Jazz organist Jimmy McGriff demonstrates on "The Groover" that no musician has a monopoly on the blues. Certainly not these blues -- the late-night, after-hours kind that once routinely spilled from tired jukeboxes at closing time.
With fellow jazz organists Richard "Groove" Holmes and Jimmy Smith, McGriff has been riding the crest of a small but encouraging resurgence of jazz organ popularity. Now his arrangements are less fashionable as he returns to the basics, the timeless "groove" of uncluttered construction and uncompromised expression.
For proof, it's best to start at the end of "The Groover" and work backwards. On "This One's for Ray," a jam dedicated to Ray Charles, McGriff alternates between organ and acoustic piano, and quickly succeeds in capturing the soul of Charles' music. McGriff's treatment of the Cannonball Adderley hit, "Mercy, Mercy, Mercy," may not possess the cumulative power of the original version, but it's robustly spry. And Horace Silver's "Song for My Father," a sparkling showcase for alto saxophonist Arnold Sterling's clear tone and harmonic agility, is enhanced by Ray Mantilla's Latin percussion.

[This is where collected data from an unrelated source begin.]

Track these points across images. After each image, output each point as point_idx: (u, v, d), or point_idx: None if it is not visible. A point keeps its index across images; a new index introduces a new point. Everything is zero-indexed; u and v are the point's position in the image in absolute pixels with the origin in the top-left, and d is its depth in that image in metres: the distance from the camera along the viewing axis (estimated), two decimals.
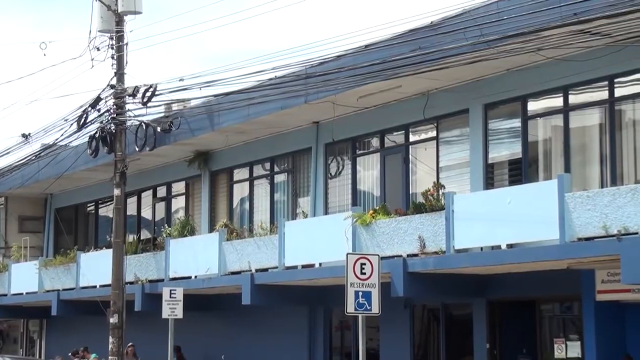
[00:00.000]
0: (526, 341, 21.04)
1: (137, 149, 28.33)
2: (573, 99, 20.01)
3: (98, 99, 27.95)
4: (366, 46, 21.52)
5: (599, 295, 18.69)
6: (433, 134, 23.09)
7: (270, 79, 23.75)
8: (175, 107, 28.42)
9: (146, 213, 34.04)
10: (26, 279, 35.63)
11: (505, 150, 21.41)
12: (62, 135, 29.23)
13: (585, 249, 17.23)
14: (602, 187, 18.69)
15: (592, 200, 17.16)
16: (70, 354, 32.22)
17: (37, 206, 40.28)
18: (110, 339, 27.47)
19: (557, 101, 20.33)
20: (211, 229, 29.11)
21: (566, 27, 17.53)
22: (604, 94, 19.37)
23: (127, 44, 27.65)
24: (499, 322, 21.48)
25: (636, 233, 16.24)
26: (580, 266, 18.40)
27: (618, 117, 19.18)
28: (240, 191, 29.56)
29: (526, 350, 21.10)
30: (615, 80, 19.09)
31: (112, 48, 27.60)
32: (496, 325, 21.47)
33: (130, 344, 27.50)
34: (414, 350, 23.48)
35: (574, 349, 19.72)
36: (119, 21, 27.51)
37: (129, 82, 27.58)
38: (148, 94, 26.77)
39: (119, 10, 27.38)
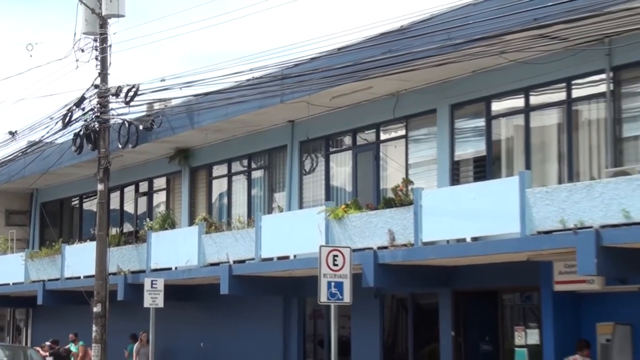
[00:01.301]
0: (488, 329, 21.13)
1: (120, 146, 28.18)
2: (533, 99, 20.11)
3: (82, 98, 27.89)
4: (339, 49, 21.60)
5: (557, 285, 18.75)
6: (402, 132, 23.16)
7: (248, 80, 23.75)
8: (156, 106, 28.36)
9: (129, 207, 34.03)
10: (13, 270, 35.60)
11: (471, 148, 21.49)
12: (47, 132, 29.18)
13: (544, 242, 17.35)
14: (559, 183, 18.77)
15: (551, 196, 17.28)
16: (49, 342, 32.20)
17: (23, 200, 40.21)
18: (94, 327, 27.50)
19: (518, 102, 20.42)
20: (191, 222, 29.17)
21: (527, 32, 17.64)
22: (562, 95, 19.51)
23: (110, 45, 27.60)
24: (464, 311, 21.53)
25: (591, 227, 16.34)
26: (539, 258, 18.48)
27: (575, 117, 19.32)
28: (218, 186, 29.61)
29: (488, 338, 21.18)
30: (573, 82, 19.22)
31: (96, 50, 27.52)
32: (461, 314, 21.52)
33: (143, 331, 27.42)
34: (383, 338, 23.56)
35: (533, 336, 19.79)
36: (103, 24, 27.46)
37: (113, 82, 27.53)
38: (131, 93, 26.71)
39: (103, 14, 27.33)
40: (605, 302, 18.78)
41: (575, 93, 19.27)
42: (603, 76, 18.56)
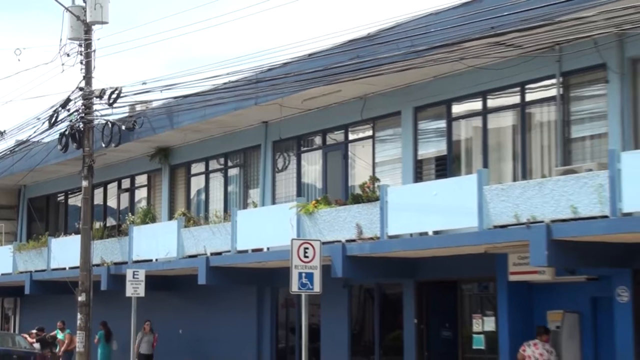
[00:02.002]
0: (449, 317, 21.27)
1: (103, 145, 28.18)
2: (490, 103, 20.22)
3: (68, 100, 27.82)
4: (310, 55, 21.67)
5: (511, 276, 18.89)
6: (369, 133, 23.26)
7: (224, 83, 23.81)
8: (138, 107, 28.31)
9: (112, 202, 33.99)
10: (2, 261, 35.55)
11: (433, 148, 21.57)
12: (34, 132, 29.07)
13: (500, 235, 17.45)
14: (514, 180, 18.90)
15: (506, 193, 17.37)
16: (35, 329, 32.17)
17: (11, 196, 40.03)
18: (79, 316, 27.51)
19: (477, 105, 20.55)
20: (170, 217, 29.19)
21: (484, 40, 17.73)
22: (516, 99, 19.64)
23: (94, 50, 27.56)
24: (426, 300, 21.64)
25: (542, 221, 16.47)
26: (496, 250, 18.61)
27: (528, 119, 19.44)
28: (197, 183, 29.62)
29: (448, 325, 21.31)
30: (526, 86, 19.35)
31: (81, 54, 27.45)
32: (423, 302, 21.63)
33: (147, 320, 27.35)
34: (351, 325, 23.68)
35: (489, 323, 20.01)
36: (88, 30, 27.43)
37: (97, 85, 27.45)
38: (114, 95, 26.67)
39: (88, 20, 27.32)
40: (555, 291, 18.99)
41: (529, 97, 19.41)
42: (553, 81, 18.71)
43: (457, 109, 21.04)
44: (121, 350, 30.12)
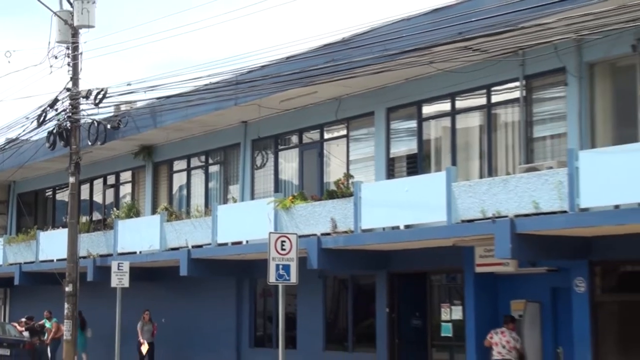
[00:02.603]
0: (418, 306, 21.34)
1: (89, 143, 28.04)
2: (458, 104, 20.31)
3: (56, 100, 27.67)
4: (287, 58, 21.66)
5: (478, 267, 18.98)
6: (344, 132, 23.31)
7: (206, 85, 23.72)
8: (123, 107, 28.14)
9: (97, 198, 33.85)
10: None
11: (404, 147, 21.64)
12: (24, 130, 28.85)
13: (467, 229, 17.54)
14: (480, 178, 18.98)
15: (473, 189, 17.48)
16: (24, 318, 32.07)
17: (1, 191, 39.64)
18: (66, 305, 27.38)
19: (446, 106, 20.61)
20: (154, 211, 29.12)
21: (453, 44, 17.79)
22: (483, 100, 19.73)
23: (81, 53, 27.41)
24: (397, 290, 21.69)
25: (506, 216, 16.57)
26: (463, 244, 18.67)
27: (494, 120, 19.55)
28: (179, 180, 29.58)
29: (418, 314, 21.39)
30: (492, 88, 19.45)
31: (68, 57, 27.27)
32: (394, 293, 21.69)
33: (146, 310, 27.14)
34: (326, 314, 23.74)
35: (457, 312, 20.12)
36: (75, 33, 27.27)
37: (83, 86, 27.25)
38: (99, 96, 26.48)
39: (75, 24, 27.15)
40: (518, 282, 19.13)
41: (494, 98, 19.51)
42: (517, 84, 18.83)
43: (427, 109, 21.11)
44: (96, 338, 30.17)
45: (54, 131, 28.05)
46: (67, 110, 27.48)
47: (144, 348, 25.51)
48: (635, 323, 17.01)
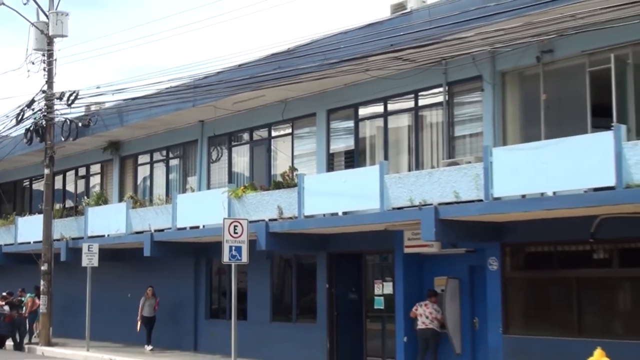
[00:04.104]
0: (355, 282, 21.37)
1: (62, 139, 27.83)
2: (390, 107, 20.31)
3: (32, 101, 27.54)
4: (239, 65, 21.61)
5: (406, 249, 19.01)
6: (289, 130, 23.24)
7: (167, 88, 23.63)
8: (93, 107, 28.01)
9: (70, 187, 33.42)
10: None
11: (342, 144, 21.61)
12: (4, 127, 28.90)
13: (397, 215, 17.55)
14: (409, 170, 19.05)
15: (402, 181, 17.51)
16: (4, 294, 31.59)
17: None
18: (42, 282, 27.33)
19: (379, 108, 20.63)
20: (120, 199, 28.86)
21: (385, 54, 17.89)
22: (411, 104, 19.75)
23: (55, 59, 27.34)
24: (335, 268, 21.68)
25: (431, 204, 16.65)
26: (394, 228, 18.69)
27: (420, 120, 19.59)
28: (143, 172, 29.33)
29: (354, 289, 21.42)
30: (419, 93, 19.48)
31: (44, 62, 27.22)
32: (333, 271, 21.67)
33: (150, 286, 26.27)
34: (273, 289, 23.68)
35: (388, 287, 20.17)
36: (50, 42, 27.15)
37: (57, 88, 27.35)
38: (72, 97, 26.47)
39: (50, 34, 27.04)
40: (441, 261, 19.20)
41: (421, 102, 19.53)
42: (441, 89, 18.88)
43: (363, 111, 21.13)
44: (68, 310, 29.92)
45: (31, 128, 27.94)
46: (43, 110, 27.37)
47: (139, 324, 25.19)
48: (538, 296, 17.23)
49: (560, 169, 14.66)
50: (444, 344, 18.82)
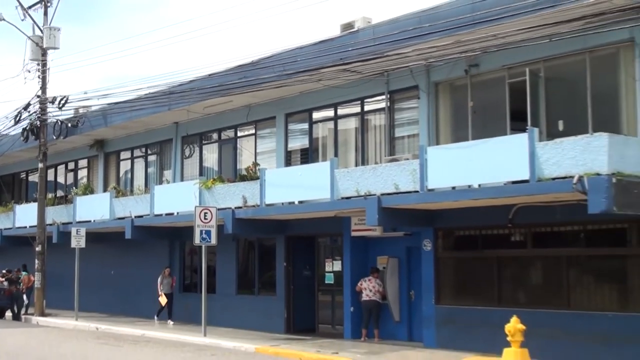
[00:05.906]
0: (309, 261, 21.34)
1: (54, 138, 27.45)
2: (340, 111, 20.27)
3: (28, 104, 27.29)
4: (209, 74, 21.46)
5: (353, 232, 19.07)
6: (253, 131, 23.07)
7: (146, 94, 23.41)
8: (81, 110, 27.82)
9: (61, 179, 32.88)
10: None
11: (299, 143, 21.53)
12: (4, 127, 28.63)
13: (345, 204, 17.48)
14: (356, 166, 19.02)
15: (350, 175, 17.47)
16: (4, 271, 30.94)
17: None
18: (36, 261, 26.89)
19: (330, 113, 20.58)
20: (105, 190, 28.40)
21: (336, 67, 17.90)
22: (358, 109, 19.71)
23: (49, 68, 27.04)
24: (292, 249, 21.64)
25: (375, 195, 16.61)
26: (343, 215, 18.71)
27: (366, 123, 19.59)
28: (124, 166, 28.90)
29: (308, 267, 21.40)
30: (365, 100, 19.45)
31: (39, 71, 26.93)
32: (290, 251, 21.62)
33: (167, 266, 25.13)
34: (238, 267, 23.54)
35: (337, 265, 20.19)
36: (44, 53, 26.80)
37: (50, 93, 27.13)
38: (63, 101, 26.35)
39: (44, 46, 26.67)
40: (383, 243, 19.27)
41: (367, 107, 19.52)
42: (383, 97, 18.87)
43: (316, 115, 21.06)
44: (60, 287, 29.38)
45: (27, 128, 27.64)
46: (37, 112, 27.08)
47: (162, 300, 24.36)
48: (465, 272, 17.35)
49: (485, 165, 14.72)
50: (385, 313, 18.89)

If side one is less impressive, it's only because a tenor sax would have carried more weight on Jimmy Forrest's "Night Train" and Tiny Bradshaw's "Soft." Yet even on these cuts, "The Groover" lives up to its title and a tradition well worth renewing. ON RECORD, ON STAGE THE ALBUM JIMMY McGRIFF -- The Groover (Jazz America Marketing JAM009). THE SHOW JIMMY McGRIFF, Friday and Saturday at 10 and midnight at One Step Down.